Peryody/Peryod XVIII

<<< Dane tekstu >>>
Autor Wacław Potocki
Tytuł Peryod XVIII
Pochodzenie Wojna chocimska, poemat w 10 częściach. Merkuryusz nowy. Pełna. Peryody. Wiersze drobne – cykl Peryody
Wydawca S. Lewental
Data wyd. 1880
Druk S. Lewental
Miejsce wyd. Warszawa
Źródło Skany na Commons
Inne Cały cykl
Pobierz jako: EPUB  • PDF  • MOBI 
Indeks stron

Peryod XVIII.

Pisać czy płakać będę, czy oboje razem,
Nieznanego frasunku zmieszany obrazem?
Płakać oko, a serce wielkość mojéj szkody
Pisać każe; nie masz z inkaustem zgody,
Piszę przecie i płaczę, a co większa śpiewam
I rymy i litery gorzkim płaczem zlewam.
Gra Samson, nieszczęśliwy, choć mu nie wesoło;
Głowę z włosów i z oczu obnażono czoło,
Skacze, choć ślepy, mściwe ciesząc Filistyny;
Już, już śmierci od domu czekają ruiny.
Śpiewam i ja mizerny, jakowym więc krzykiem,
Smutny łabędź pod ostrym świat żegna kozikiem,
Śpiewam, i krwią z rannego serca sztychów wielą
Wylewam swą na papier skargę z Filomelą;
Dalila z Samsonowéj, Scylla z Minosowéj,
Mnie śmierć wystrzygła z głowy on włos purpurowy,
Wszytkich mych szczęśliwości zakład, sił i fortun,
Śpiewać przecie Apollo, niewczesny importun,
Przymusza, gdy tak ciężkie opłakuję plagi;
Kto znowu porość może, jam do śmierci nagi!
Wywróciła tyranka, na których się stary
Dom mój wspierał, choć mocne zdały się, filary;
Ach, Stefanie, mój synu, łzami i okupem
Niewrócony! tyści to domu mego słupem,
Niechajże razem z tobą tak straszną ruiną
Żywot, zdrowie i wszytkie me pociechy giną.
Ślepym jest: śmierć mi twoja wyłupiła oczy;
Trudno patrzéć komu śmierć źrenice wytoczy.
Nic nie widzę przed sobą, tylko grób i mary,

Próżno mi przyjaciele kładą okulary
Świeckich pociech, bowiem ja nic nie widzę, coby
Mogło mnie z tak okrutnéj podźwignąć choroby;
Wzdy śpiewam, wybijana choć już na zegarze.
Nie masz cię, nie masz, serca mego bezoarze!
Precz, precz wszyscy lekarze, precz apteki, bo tu
Tylko z samego nieba trzeba antydotu;
Ten doktór, który ranił, i zagoić może.
Gdy mi mego Stefana przywrócisz, o Boże,
Wtenczas dopiéro przejrzę, wtenczas mi się wrócą
Wesołe dni, po których me lamenty nucą[1].

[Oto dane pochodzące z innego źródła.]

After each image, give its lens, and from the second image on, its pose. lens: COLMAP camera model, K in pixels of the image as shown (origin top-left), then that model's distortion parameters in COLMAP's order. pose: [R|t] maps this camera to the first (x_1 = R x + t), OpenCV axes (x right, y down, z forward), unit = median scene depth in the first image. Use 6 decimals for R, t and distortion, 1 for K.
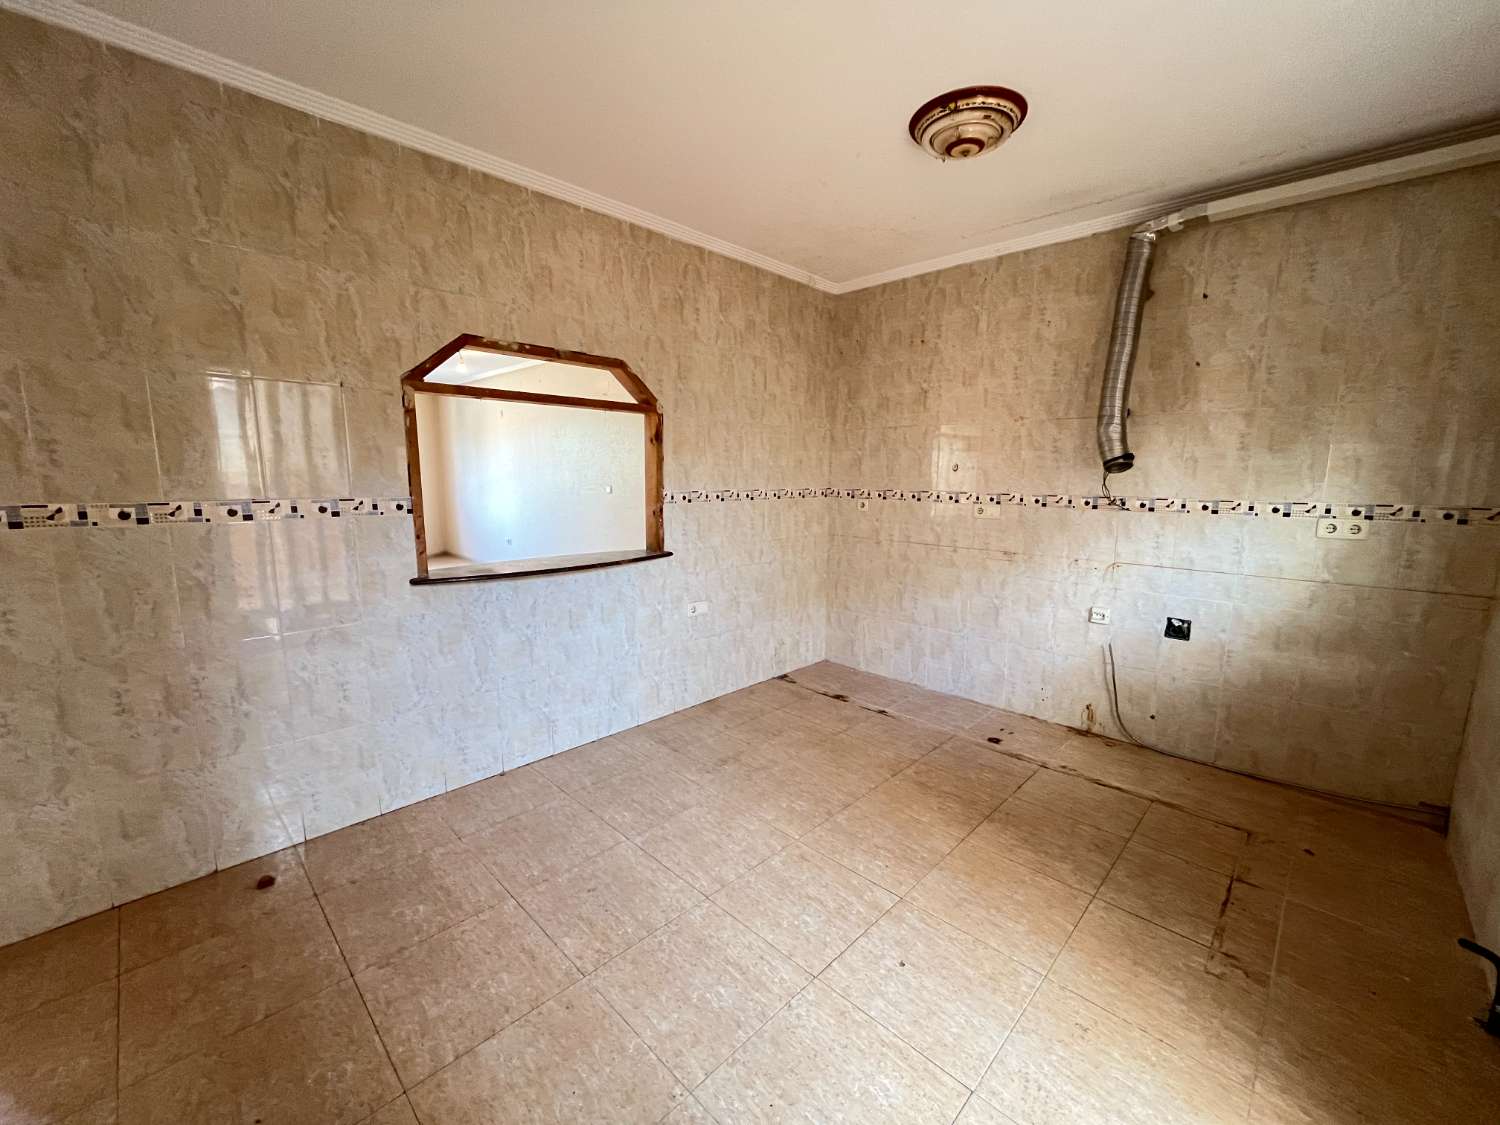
lens RADIAL K [[609.3, 0, 757.8], [0, 609.3, 560.9], [0, 0, 1]] dist [-0.002063, -0.000774]
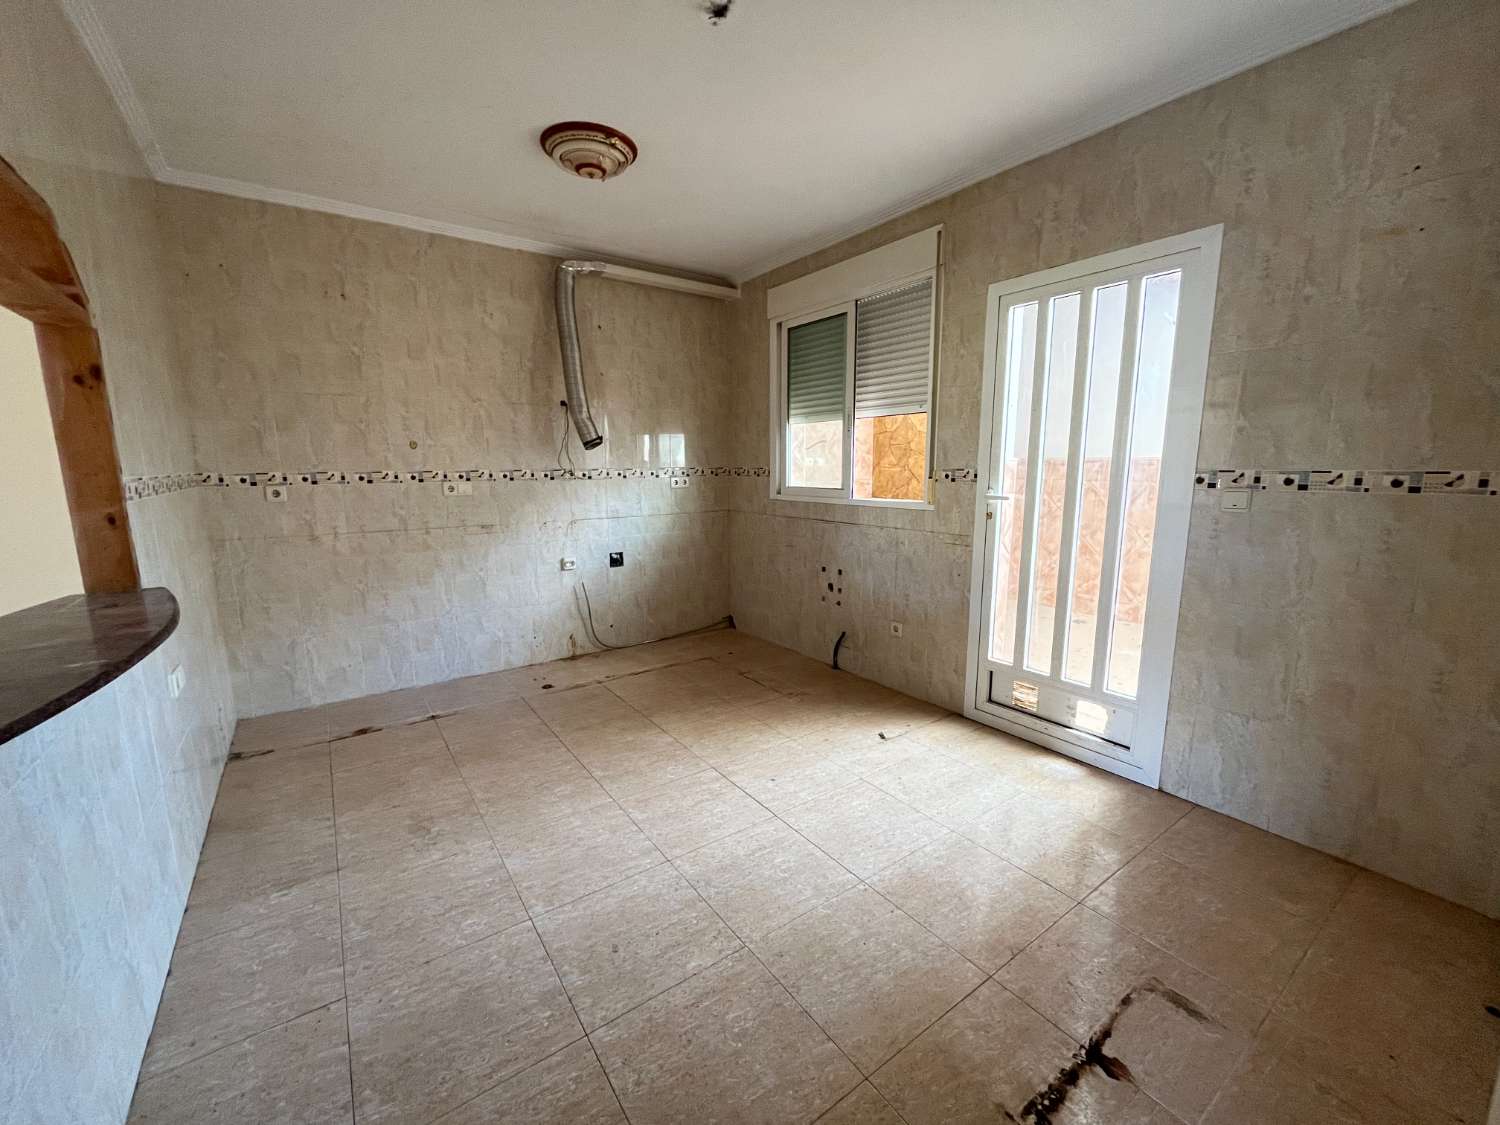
lens RADIAL K [[609.3, 0, 747.0], [0, 609.3, 559.6], [0, 0, 1]] dist [-0.002063, -0.000774]
pose [[0.182739, -0.163850, 0.969412, -0.585212], [0.149390, 0.979193, 0.137343, -0.035876], [-0.971745, 0.119722, 0.203414, 0.369101]]
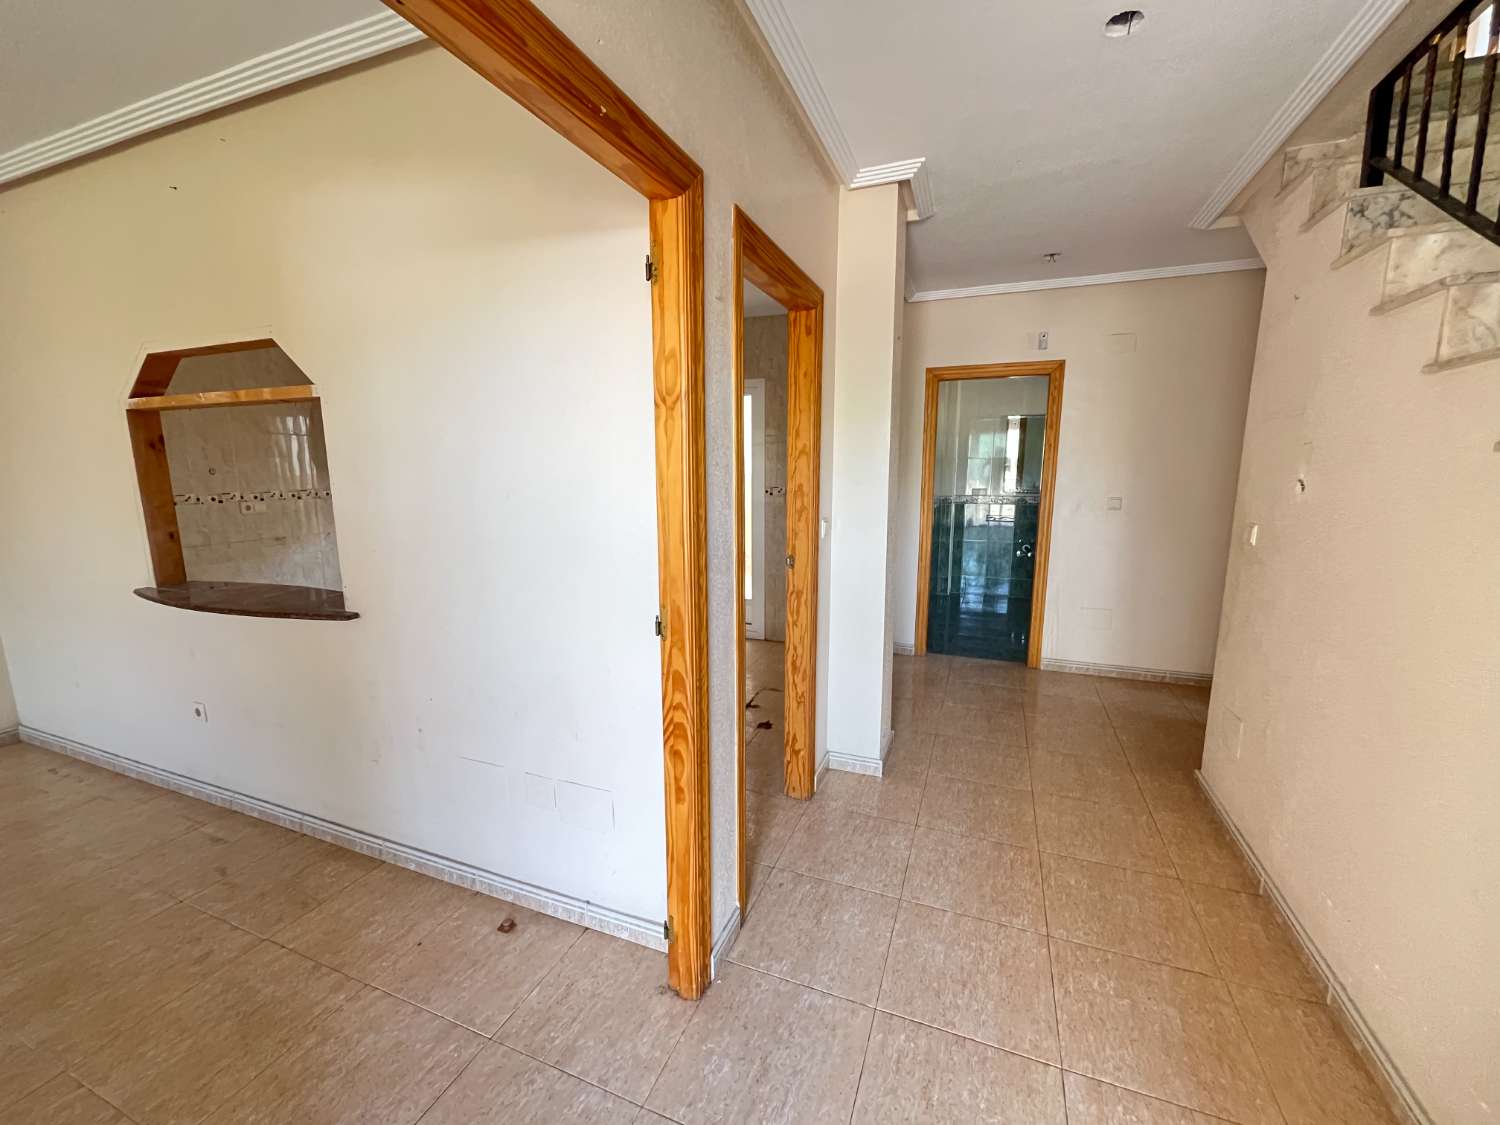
lens RADIAL K [[609.3, 0, 749.6], [0, 609.3, 556.7], [0, 0, 1]] dist [-0.002063, -0.000774]
pose [[-0.385745, -0.146758, 0.910859, -1.191148], [0.132214, 0.968284, 0.212002, -0.122093], [-0.913083, 0.202207, -0.354107, 0.603034]]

  1. Peryody Potockiego po raz pierwszy ukazują się tutaj w całości; dotychczas bowiem część ich tylko wydrukowała Biblioteka Ossolińskich; reszta pozostała w rękopiśmie w Zakładzie Ossolińskich we Lwowie. Drukowane już Peryody przedrukowujemy a resztę podajemy według kopii dokonanéj na miejscu a przejrzanéj łaskawie przez p. Klemensa Kanteckiego, któremu tu powinną za to wdzięczność oświadczyć za obowiązek uważamy.(P. R.)